Your instructions> Reproduce verbatim the lines of the material that fall between the line containing "Quem pode fazer um projeto de combate a" and the line containing "2026年04月30日09:16", inclusive. Leave the pictures out of your output.

******************************

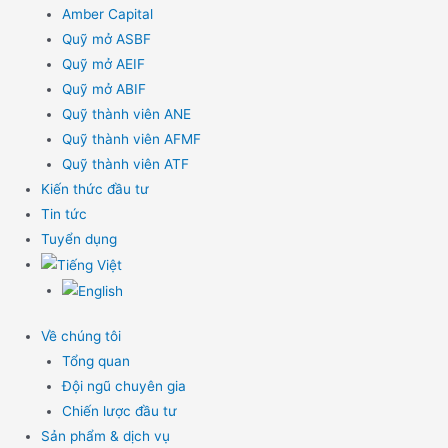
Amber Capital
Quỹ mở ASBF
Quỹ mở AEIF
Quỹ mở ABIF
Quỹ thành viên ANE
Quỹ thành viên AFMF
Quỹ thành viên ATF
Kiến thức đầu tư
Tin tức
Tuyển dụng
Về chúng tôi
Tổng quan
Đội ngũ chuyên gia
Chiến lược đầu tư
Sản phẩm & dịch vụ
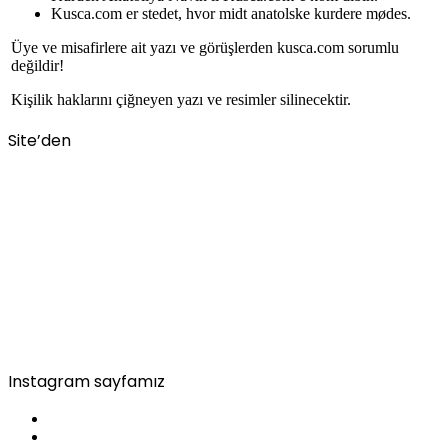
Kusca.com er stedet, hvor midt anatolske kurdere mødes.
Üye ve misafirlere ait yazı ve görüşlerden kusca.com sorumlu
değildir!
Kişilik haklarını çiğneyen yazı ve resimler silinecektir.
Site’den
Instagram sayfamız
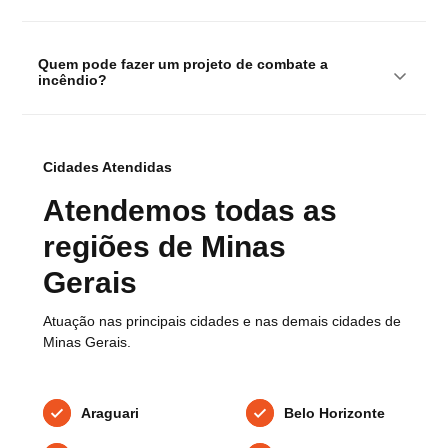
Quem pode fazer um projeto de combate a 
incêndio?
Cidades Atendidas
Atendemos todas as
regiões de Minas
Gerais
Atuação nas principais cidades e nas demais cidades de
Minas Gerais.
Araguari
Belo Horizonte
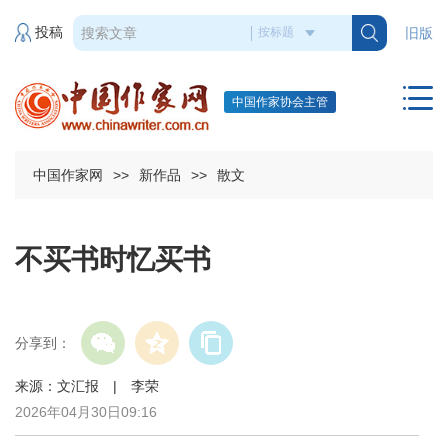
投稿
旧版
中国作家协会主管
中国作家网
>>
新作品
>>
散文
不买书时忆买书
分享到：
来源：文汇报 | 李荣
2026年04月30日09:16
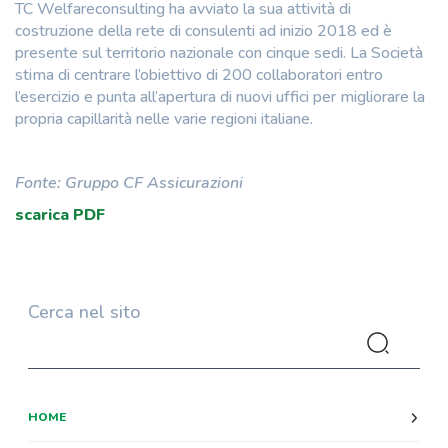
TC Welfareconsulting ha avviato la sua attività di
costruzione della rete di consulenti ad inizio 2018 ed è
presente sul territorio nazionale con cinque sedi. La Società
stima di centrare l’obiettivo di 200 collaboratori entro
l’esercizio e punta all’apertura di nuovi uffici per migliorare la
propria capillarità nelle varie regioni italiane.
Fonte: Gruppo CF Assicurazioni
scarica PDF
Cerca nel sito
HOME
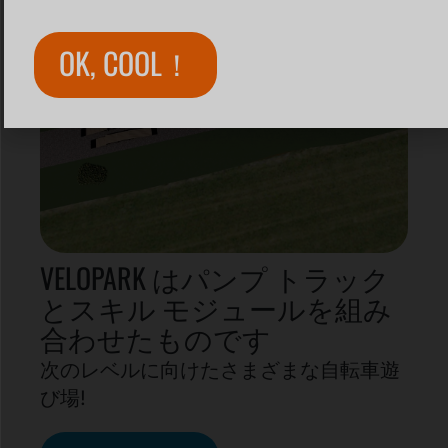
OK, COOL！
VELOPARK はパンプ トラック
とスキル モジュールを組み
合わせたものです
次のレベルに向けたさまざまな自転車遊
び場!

******************************

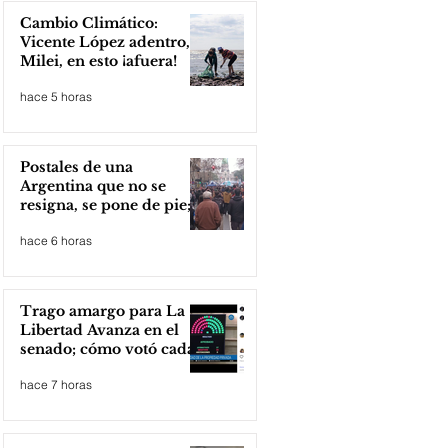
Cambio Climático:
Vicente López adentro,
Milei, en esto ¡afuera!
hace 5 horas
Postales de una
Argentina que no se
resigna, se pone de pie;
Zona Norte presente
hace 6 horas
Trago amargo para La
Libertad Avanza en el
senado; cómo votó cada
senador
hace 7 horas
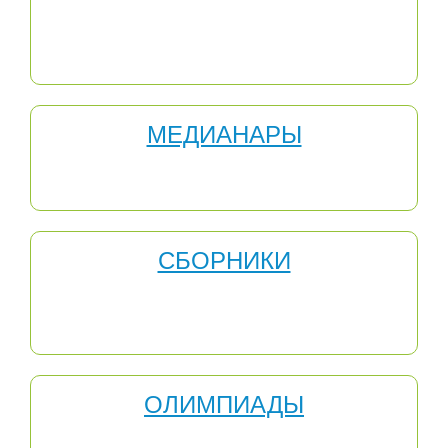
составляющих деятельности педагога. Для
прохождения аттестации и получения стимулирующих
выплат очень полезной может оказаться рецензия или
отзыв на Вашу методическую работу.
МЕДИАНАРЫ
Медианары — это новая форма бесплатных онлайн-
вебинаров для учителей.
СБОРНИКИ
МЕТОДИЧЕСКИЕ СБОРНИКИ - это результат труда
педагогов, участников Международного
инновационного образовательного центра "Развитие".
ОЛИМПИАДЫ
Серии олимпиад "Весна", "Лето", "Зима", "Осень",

******************************

Solution for this exercise>
Quem pode fazer um projeto de combate a 
incêndio?
Cidades Atendidas
Atendemos todas as
regiões de Minas
Gerais
Atuação nas principais cidades e nas demais cidades de
Minas Gerais.
Araguari
Belo Horizonte
投稿
旧版
中国作家协会主管
中国作家网
>>
新作品
>>
散文
不买书时忆买书
分享到：
来源：文汇报 | 李荣
2026年04月30日09:16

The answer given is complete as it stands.